This is a major voice already. His willingness to show the hard-right on camera as they really is by itself a major contribution both to our current discourse as well as to later historical analysis.
This new book takes the already highly-insightful thinking of Richard Hofstadter's in his Paranoid Style and American Politics one step further. He takes the paranoid mind-set that describes so well the Right's perspective, and links that mind-set to what I've always believed was at the heart of their movement: a (sometimes all too accurate) perception by its members that they have failed by the standards they subscribe to.
Blumenthal quotes the amateur philosopher (OK, that's just fun to type) Eric Hoffer to Explain Everything:
“Faith in a holy cause,” Hoffer wrote, “is to a considerable extent a substitute for the lost faith in ourselves.”
This thought becomes Blumenthal's thesis (likely more of a theme, but hey, it's not a literary society), and is used over and over to illuminate the workings of the current Right at their very most fundamental level. He also introduces readers to some of the charlatans and lunatics who have personally created and led this movement - the actual Right Wing Conspiracy.
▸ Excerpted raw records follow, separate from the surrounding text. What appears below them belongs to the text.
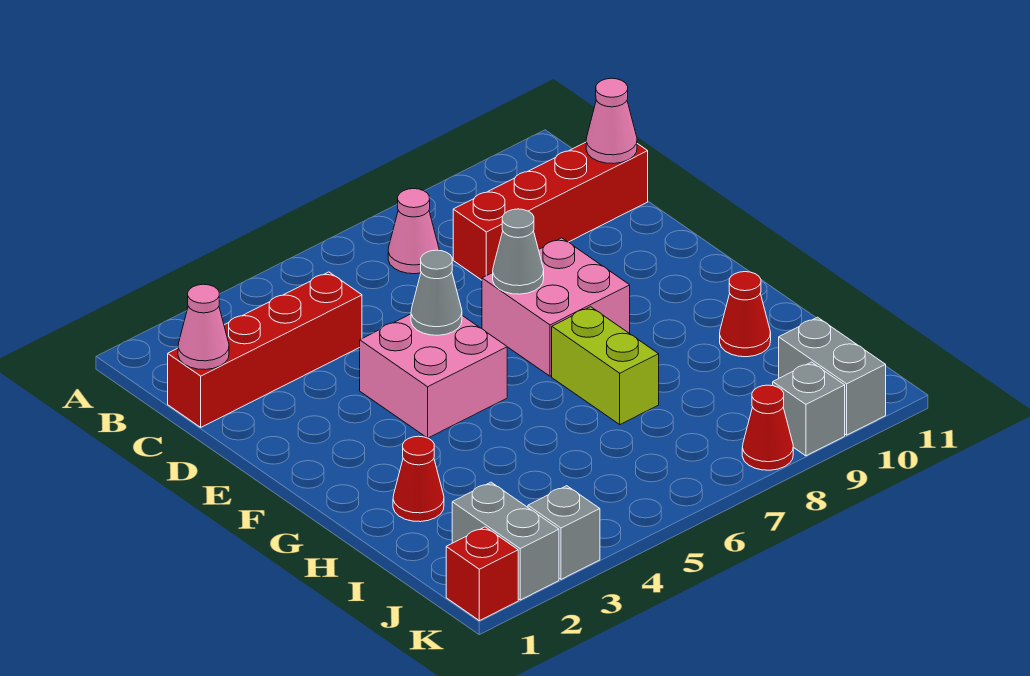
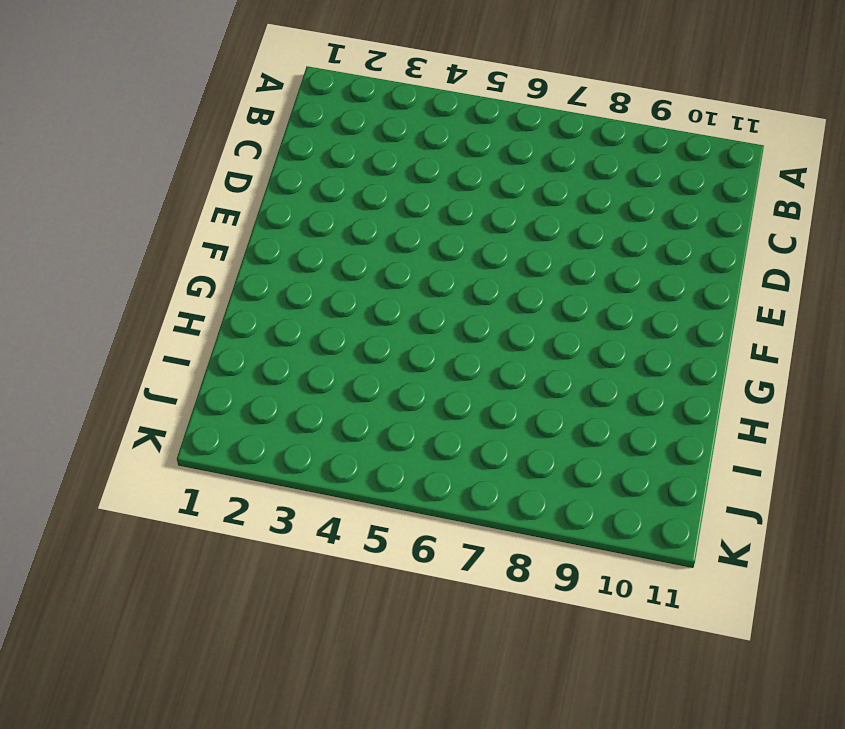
none -> pink 1x1 cone [388,189,439,274]
none -> red 1x4 brick [168,272,362,427]
none -> red 1x4 brick [453,142,648,280]

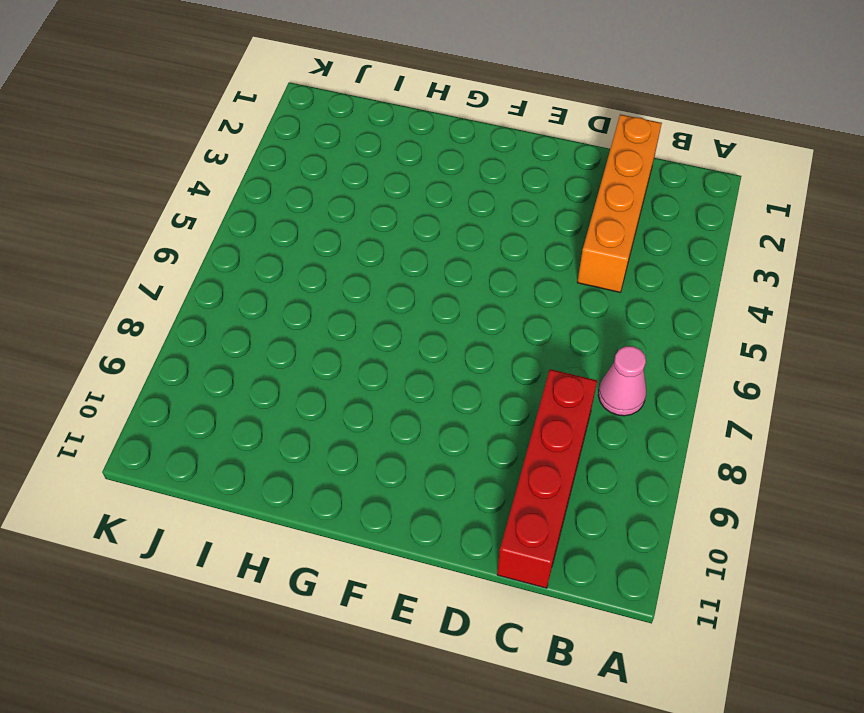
orange 1x4 brick [577,114,662,292] -> red 1x4 brick [168,272,362,427]
none -> pink 2x2 brick [360,314,507,438]
none -> pink 2x2 brick [482,238,630,376]
none -> lime 1x2 brick [552,307,659,424]

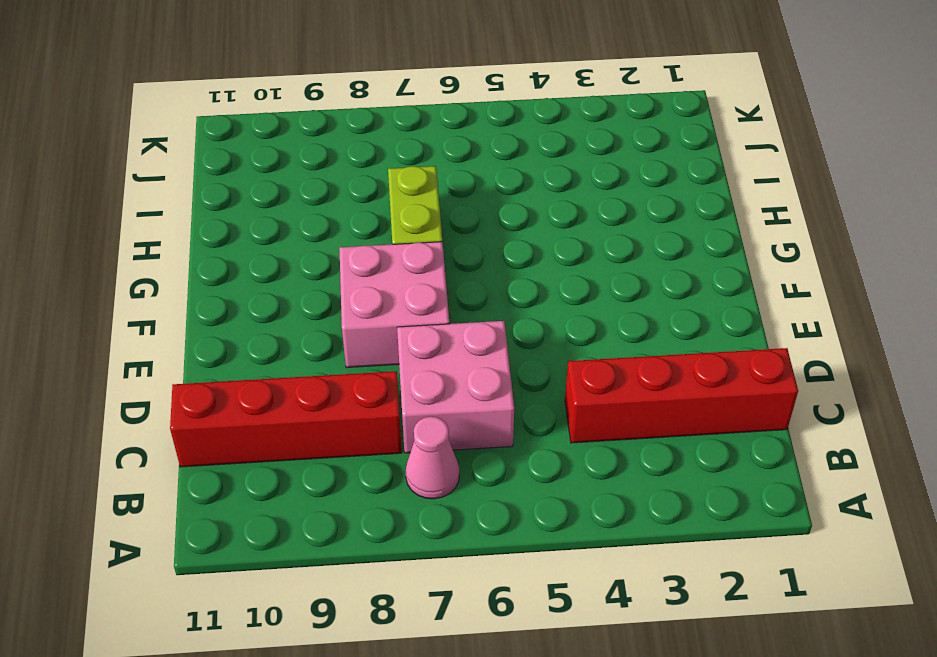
pink 2x2 brick [397,321,514,453] -> pink 2x2 brick moved to [360,314,507,438]
none -> red 1x1 cone [393,436,444,522]
none -> red 1x1 cone [720,272,771,357]
none -> grey 1x2 brick [452,482,559,600]

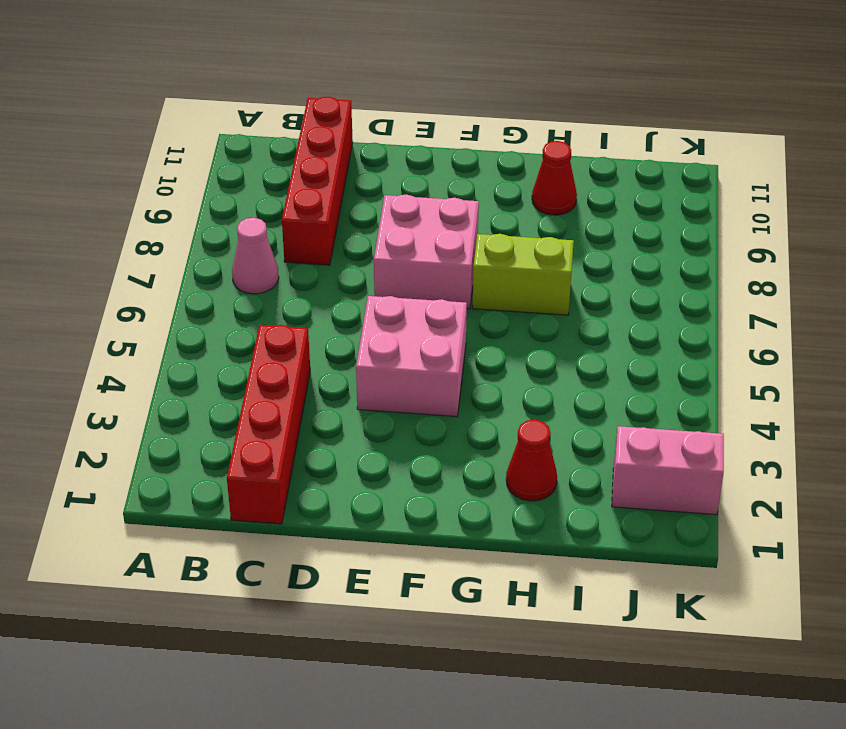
pink 1x2 brick [612,426,724,515] -> grey 1x2 brick [452,482,559,600]
none -> grey 1x2 brick [779,317,886,435]
none -> red 1x1 brick [446,527,518,621]
none -> grey 1x1 brick [528,486,600,579]

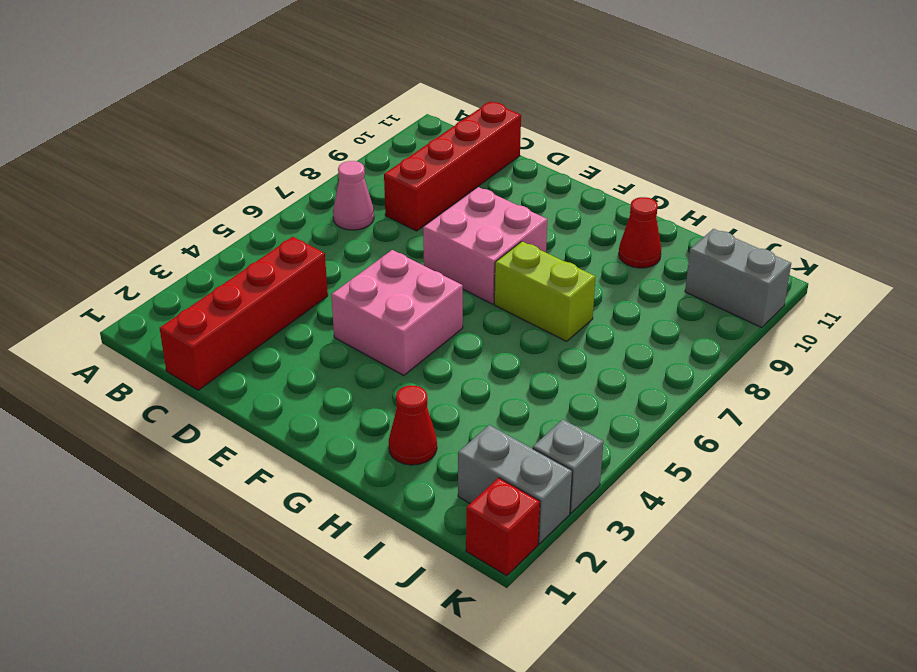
none -> red 1x1 cone [742,385,793,470]
none -> grey 1x1 brick [773,362,845,456]
none -> pink 1x1 cone [178,284,229,370]

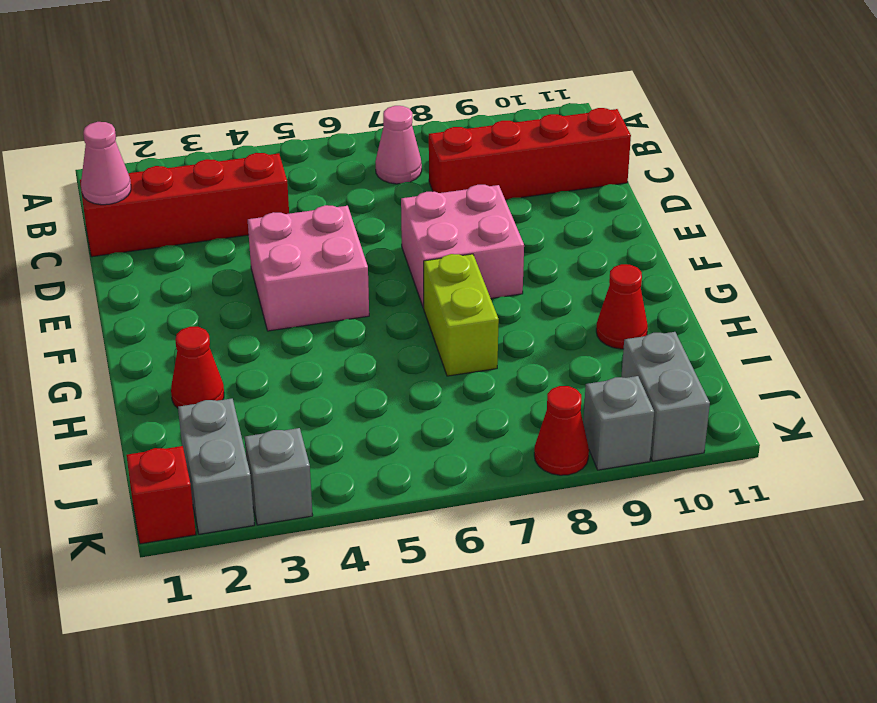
none -> pink 1x1 cone [586,78,637,164]
none -> grey 1x1 cone [411,250,462,335]
none -> grey 1x1 cone [493,209,544,294]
Max and I disagree about Obama's read of this history -- he thinks the President doesn't take it on board adequately, I disagree. My own view is that the President is taking a long-ish view, and knows that a success on health care will be the crack in the dam that brings about the destruction of the Lunatic Fringe as a significant force in American society for many years to come.
That destruction will take some time, and the health care win will be but the first big breakthrough. But once Americans come to understand that the government can be a very good solution to many problems, the current RIght will finally have their "emperor has no clothes" moment. We will then be able to enjoy another 40-50 years without their interference.